NOTE 13:- RELATED PARTY TRANSACTIONS

 

a.In June 2003, the Company entered into a license agreement with a company owned by a shareholder of the Company to use its intellectual property for a period of 20 years for consideration of up to $100. During the years 2011, 2010 and 2009, expenses of $0, $0 and $80 were recorded, respectively.

 

As of December 31, 2011, the Company has no further obligation in connection with this transaction.

 

b.On December 24, 2008, the Company entered into an Exclusive Testing and Administrative Services Agreement with another company, pursuant to which the other company has the exclusive right to distribute the Company's current diagnostic tests in Turkey and Israel. One of the Company's directors has served as Vice Chairman and Chairman of the Research and Development Committee in the other company's board of directors since 1991. In 2011 and 2010, the Company received $40 and $23 under this agreement, respectively. On May 9, 2011 the director has resigned from the Company's Board of Directors.
F-47
 

 ROSETTA GENOMICS LTD. AND ITS SUBSIDIARY

 

NOTES TO CONSOLIDATED FINANCIAL STATEMENTS

U.S. dollars in thousands (except share and per share data)

 

NOTE 14:- SUBSEQUENT EVENTS

 

a.On January 27, 2012, the Company has sold an aggregate of $1.75 million in senior secured debentures in a private placement transaction with an accredited investor.

 

The debentures have a maturity date of January 26, 2013 and accrue interest at a rate of 10% per annum, payable semi-annually. An aggregate of $300 in principal amount of the debentures may be converted into the Company's ordinary shares at a conversion price of $1.416 per share.

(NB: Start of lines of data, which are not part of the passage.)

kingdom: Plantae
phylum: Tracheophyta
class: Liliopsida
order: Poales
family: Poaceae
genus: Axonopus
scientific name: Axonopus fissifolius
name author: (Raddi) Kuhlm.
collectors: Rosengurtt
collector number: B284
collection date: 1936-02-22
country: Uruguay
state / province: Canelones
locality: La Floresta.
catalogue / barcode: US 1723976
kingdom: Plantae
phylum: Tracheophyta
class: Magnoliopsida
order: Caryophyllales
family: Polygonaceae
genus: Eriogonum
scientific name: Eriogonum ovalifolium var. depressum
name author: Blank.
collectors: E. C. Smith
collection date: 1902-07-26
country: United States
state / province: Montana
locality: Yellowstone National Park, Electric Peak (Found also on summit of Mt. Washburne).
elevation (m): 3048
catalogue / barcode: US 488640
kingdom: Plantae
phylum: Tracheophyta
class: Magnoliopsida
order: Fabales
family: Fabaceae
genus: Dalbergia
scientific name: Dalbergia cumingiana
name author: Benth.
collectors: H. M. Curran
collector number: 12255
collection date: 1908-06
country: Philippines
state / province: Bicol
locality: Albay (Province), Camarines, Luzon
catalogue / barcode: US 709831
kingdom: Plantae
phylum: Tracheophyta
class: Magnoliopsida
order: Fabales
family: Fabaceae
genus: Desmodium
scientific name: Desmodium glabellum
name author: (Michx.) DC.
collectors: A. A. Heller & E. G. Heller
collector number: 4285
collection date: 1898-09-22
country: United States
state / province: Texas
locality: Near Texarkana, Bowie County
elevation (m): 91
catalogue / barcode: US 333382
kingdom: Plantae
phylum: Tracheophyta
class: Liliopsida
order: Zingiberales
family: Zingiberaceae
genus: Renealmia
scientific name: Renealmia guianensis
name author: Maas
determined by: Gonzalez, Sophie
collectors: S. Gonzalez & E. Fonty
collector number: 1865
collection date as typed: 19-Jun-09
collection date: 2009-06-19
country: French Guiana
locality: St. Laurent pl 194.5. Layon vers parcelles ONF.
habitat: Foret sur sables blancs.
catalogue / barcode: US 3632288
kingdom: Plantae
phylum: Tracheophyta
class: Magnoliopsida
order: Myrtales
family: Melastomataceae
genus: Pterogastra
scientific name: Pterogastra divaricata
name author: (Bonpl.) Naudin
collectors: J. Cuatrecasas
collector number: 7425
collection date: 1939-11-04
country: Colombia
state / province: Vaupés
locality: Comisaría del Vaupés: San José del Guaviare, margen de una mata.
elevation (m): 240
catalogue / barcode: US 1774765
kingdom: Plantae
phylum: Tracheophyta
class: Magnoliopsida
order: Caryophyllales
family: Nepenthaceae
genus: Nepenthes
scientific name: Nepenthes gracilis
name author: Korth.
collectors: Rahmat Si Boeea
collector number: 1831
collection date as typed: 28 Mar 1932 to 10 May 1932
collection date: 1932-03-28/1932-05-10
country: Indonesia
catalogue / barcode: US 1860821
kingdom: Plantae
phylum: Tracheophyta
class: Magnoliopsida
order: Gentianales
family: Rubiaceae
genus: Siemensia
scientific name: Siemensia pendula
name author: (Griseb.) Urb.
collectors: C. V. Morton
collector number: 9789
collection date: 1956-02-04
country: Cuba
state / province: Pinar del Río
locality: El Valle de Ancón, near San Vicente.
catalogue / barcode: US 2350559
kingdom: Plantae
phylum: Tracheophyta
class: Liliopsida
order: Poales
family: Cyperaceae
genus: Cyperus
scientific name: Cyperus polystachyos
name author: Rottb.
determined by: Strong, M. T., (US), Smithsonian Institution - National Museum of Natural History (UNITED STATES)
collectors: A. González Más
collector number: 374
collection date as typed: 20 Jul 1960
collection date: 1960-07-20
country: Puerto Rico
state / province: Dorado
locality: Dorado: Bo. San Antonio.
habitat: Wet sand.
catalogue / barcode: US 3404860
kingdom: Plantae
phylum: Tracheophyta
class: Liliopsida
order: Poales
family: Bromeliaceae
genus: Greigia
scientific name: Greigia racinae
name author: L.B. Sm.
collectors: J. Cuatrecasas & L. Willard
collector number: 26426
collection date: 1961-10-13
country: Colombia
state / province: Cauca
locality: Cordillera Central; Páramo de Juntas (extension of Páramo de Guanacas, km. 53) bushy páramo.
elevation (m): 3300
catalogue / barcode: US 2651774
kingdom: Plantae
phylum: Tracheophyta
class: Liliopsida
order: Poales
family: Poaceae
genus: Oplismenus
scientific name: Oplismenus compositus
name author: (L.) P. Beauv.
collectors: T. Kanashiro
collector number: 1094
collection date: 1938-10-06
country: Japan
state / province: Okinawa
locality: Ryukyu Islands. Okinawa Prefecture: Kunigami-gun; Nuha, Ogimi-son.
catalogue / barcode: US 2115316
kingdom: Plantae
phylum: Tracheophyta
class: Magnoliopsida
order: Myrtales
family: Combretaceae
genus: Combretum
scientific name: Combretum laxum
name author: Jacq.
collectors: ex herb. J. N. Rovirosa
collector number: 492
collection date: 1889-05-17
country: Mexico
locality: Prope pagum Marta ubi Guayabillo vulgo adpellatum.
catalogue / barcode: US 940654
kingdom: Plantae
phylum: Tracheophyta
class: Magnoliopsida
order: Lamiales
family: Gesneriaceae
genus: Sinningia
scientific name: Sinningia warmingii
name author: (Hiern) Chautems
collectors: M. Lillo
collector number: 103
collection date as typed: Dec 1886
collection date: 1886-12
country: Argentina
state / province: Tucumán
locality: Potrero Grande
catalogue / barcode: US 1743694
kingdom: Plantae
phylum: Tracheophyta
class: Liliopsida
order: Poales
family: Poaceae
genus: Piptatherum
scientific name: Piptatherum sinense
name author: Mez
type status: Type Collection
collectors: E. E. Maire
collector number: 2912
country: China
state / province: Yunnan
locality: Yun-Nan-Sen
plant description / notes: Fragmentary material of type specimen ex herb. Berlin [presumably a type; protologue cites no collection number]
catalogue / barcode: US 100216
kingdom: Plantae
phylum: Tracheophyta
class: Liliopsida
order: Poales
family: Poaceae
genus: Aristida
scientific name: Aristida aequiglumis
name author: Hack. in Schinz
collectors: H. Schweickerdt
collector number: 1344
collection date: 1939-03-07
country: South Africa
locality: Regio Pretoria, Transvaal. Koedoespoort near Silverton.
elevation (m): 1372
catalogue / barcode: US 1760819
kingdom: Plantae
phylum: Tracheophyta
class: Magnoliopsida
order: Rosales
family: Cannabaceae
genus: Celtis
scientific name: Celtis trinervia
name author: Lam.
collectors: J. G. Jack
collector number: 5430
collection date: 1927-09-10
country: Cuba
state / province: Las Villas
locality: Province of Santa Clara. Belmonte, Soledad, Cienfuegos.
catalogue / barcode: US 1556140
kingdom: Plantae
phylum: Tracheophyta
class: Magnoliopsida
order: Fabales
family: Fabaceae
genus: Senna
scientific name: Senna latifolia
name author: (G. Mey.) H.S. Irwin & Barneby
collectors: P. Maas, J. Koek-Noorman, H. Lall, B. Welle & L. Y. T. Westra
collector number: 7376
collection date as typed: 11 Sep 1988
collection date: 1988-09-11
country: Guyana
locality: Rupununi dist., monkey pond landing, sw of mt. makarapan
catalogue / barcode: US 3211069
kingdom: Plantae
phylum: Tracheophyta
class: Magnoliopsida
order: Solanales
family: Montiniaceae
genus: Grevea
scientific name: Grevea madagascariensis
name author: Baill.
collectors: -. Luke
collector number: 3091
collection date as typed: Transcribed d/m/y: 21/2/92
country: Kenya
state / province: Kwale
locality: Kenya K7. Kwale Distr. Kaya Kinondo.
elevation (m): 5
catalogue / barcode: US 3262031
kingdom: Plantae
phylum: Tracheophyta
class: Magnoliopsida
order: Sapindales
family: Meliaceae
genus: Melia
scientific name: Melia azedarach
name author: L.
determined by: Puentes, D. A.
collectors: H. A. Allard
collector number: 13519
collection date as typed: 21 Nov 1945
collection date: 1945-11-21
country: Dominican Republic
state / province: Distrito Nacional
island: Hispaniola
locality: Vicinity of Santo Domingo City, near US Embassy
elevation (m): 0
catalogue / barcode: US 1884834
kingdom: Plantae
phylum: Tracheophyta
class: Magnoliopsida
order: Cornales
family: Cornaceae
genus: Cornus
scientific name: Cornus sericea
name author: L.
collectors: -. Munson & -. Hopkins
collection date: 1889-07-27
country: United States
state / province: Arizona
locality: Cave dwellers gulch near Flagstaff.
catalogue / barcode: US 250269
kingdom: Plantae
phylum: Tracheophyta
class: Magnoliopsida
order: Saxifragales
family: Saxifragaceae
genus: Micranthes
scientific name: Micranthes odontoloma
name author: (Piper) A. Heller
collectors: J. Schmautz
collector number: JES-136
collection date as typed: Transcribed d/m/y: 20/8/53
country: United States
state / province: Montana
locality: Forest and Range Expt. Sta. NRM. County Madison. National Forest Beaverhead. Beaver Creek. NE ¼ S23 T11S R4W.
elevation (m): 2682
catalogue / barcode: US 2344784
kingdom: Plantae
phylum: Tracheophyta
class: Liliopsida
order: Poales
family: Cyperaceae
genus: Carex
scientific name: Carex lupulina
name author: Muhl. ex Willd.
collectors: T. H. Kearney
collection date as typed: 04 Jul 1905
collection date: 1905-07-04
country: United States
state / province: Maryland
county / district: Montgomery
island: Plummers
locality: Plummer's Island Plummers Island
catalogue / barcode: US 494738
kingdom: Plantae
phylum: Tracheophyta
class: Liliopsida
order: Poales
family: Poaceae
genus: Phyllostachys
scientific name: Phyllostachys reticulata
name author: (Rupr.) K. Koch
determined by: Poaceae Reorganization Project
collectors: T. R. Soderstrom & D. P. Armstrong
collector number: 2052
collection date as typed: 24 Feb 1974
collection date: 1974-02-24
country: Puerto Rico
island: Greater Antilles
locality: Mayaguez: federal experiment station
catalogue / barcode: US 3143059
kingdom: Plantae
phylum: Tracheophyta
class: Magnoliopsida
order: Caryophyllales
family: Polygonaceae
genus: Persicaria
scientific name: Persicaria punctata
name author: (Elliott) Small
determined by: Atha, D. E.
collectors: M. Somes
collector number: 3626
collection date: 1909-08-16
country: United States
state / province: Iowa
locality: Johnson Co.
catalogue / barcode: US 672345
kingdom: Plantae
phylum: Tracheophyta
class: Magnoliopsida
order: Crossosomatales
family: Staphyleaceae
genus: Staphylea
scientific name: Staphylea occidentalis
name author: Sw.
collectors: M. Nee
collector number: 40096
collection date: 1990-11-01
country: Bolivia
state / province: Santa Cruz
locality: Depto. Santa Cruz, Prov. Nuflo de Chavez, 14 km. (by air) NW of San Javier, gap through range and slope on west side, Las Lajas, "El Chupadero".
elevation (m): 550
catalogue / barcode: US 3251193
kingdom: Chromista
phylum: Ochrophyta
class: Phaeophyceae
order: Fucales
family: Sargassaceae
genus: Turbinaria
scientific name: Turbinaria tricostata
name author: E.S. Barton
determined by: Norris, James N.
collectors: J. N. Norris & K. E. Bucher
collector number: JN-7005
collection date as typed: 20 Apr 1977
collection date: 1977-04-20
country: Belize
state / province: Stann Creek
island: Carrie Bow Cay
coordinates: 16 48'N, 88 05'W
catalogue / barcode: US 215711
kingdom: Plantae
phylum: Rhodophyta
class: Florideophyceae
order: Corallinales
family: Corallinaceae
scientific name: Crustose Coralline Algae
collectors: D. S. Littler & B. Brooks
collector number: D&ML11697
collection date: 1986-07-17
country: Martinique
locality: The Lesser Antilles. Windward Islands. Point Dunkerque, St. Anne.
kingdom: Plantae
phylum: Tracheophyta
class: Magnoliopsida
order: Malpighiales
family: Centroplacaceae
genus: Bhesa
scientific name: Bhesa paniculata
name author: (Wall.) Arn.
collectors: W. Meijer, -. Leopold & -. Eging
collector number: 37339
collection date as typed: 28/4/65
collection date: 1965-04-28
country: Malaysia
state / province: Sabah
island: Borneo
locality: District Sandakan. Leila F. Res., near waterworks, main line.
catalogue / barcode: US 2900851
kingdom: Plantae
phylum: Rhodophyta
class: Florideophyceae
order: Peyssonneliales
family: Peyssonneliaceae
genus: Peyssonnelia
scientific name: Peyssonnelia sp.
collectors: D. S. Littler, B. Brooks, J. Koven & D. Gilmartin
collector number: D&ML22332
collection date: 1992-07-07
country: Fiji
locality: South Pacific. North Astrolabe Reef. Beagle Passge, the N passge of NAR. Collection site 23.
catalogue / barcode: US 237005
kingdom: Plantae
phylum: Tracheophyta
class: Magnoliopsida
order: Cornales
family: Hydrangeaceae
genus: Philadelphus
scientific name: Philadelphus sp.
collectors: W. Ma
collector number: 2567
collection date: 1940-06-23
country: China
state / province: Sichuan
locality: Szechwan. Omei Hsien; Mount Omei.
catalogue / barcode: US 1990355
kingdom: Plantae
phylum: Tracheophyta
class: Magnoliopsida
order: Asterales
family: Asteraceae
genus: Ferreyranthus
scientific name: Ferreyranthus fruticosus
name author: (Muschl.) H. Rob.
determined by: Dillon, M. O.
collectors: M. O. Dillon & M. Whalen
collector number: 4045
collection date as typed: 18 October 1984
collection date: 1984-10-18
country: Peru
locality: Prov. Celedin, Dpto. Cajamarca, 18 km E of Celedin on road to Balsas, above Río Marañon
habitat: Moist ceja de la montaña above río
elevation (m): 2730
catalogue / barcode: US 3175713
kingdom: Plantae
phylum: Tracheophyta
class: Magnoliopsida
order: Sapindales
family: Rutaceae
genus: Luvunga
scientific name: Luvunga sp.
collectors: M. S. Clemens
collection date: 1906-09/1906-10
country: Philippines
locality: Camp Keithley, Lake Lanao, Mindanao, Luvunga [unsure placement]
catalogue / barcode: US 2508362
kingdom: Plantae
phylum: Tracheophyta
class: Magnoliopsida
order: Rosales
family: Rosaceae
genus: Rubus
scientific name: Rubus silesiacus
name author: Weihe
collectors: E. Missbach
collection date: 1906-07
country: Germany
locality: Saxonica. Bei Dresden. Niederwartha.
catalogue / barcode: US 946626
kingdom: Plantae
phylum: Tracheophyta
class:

The debentures are secured by a security interest in all current and future assets of the Company and any current or future subsidiary.

 

b.On April 17, 2012, the Company issued 540,000 ordinary shares at a price of $ 2.55 per share in total consideration for $1,227 net of issuance expense.

 

On May 22, 2012, the Company issued 632,057 ordinary shares at a price of $ 3.50 per share in total consideration for $1,946 net of issuance expense.

 

On May 31, 2012, the Company issued 570,755 ordinary shares at a price of $ 11.50 per share in total consideration for $5,950 net of issuance expense.

 

On Augusts 3, 2012, the Company issued 6,325,000 ordinary shares at a price of $ 11.5 per share in total consideration of $28,822 net of issuance expense.

 

c.Refer to Note 10.b.9 for details on the Company's reverse stock split.